Последней подходит Гермиона, она очень сосредоточена, даже закусила губу, видимо, боясь ошибиться. Но с такого расстояния не попасть невозможно.
- Гарри, а ты знаешь, как будет по-латыни «истина»? - спрашивает она очень строго.
- Veritas, - шепчу я, чувствуя, как ее стрела вонзается мне в живот.
А потом они все расходятся, разбиваясь на парочки или небольшие группки, некоторые оборачиваются и машут мне рукой на прощание.
Я смотрю на солнце, стоящее уже довольно высоко, на кроны деревьев во дворе, пронизанные светом, на пот и кровь, покрывающие мое тело, и чувствую, как жизнь вытекает из меня с каждым ударом сердца, медленно и неотвратимо. И из моих глаз текут слезы, тоже очень медленно, но они так и не достигают подбородка, застывая на щеках крохотными льдинками. Словно драгоценности.
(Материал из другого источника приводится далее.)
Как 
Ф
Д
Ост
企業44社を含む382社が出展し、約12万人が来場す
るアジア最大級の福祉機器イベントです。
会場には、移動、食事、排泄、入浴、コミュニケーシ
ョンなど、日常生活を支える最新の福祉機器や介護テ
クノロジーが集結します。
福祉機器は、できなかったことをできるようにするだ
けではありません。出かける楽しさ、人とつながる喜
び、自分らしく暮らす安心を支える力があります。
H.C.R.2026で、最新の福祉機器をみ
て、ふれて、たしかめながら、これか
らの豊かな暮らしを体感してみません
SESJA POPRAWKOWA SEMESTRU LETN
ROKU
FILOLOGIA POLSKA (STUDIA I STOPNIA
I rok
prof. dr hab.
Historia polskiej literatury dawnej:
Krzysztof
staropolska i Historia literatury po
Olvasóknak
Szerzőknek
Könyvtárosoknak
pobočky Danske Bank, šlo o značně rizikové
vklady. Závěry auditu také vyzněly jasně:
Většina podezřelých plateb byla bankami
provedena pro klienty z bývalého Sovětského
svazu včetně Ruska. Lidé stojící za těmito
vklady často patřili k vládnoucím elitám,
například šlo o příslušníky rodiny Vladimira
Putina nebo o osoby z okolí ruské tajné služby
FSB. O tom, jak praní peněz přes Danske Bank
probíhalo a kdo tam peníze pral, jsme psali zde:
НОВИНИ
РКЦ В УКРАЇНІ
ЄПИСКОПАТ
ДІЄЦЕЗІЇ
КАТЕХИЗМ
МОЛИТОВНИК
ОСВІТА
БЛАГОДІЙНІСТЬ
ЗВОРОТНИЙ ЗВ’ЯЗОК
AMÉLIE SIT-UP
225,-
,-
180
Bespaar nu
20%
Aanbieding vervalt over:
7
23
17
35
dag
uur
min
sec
А потом я вижу ЕГО. Он стоит в одной из арок в дальнем конце двора. Только сегодня он весь закован в латы, а рука его, тоже в латной рукавице, сжимает алебарду. И в тот момент, когда последний из стрелявших в меня покидает дворик, он лениво, одним движением, отталкивается от камней, из которых выложен арочный проем, и неторопливо направляется ко мне. Мне кажется, его волосы не блестят на солнце - вся его фигура будто поглощает свет. Его темные глаза совсем близко, он внимательно смотрит на меня, чуть заметно качает головой, снимает с правой руки латную рукавицу и очень медленно, чуть нажимая, проводит большим пальцем по моим губам, на которых уже выступила кровь…
Я просыпаюсь, судорожно пытаясь дышать, и, кажется, кричу, но тут же утыкаюсь в подушку, боясь быть услышанным. Сердце мое бешено колотится, я весь в поту, как и во сне. Я зажигаю свечи, не сомневаясь, что обнаружу на теле раны и кровь, но ничего нет. Я сажусь на постели и пытаюсь дышать на счет, чтобы успокоиться… Я даже боюсь подумать о том, что же на самом деле может означать мой сон. Но смысл его, такой ясный и не допускающий сомнений, не прячется от меня. Он открывается мне легко, как картинка в детской книжке. Я гоню его от себя, но он не желает уходить, не мешается с сигаретным дымом, который я торопливо выдыхаю в окно, не смывается в ванной, когда я пытаюсь очиститься от него, бросая в лицо пригоршнями холодную воду.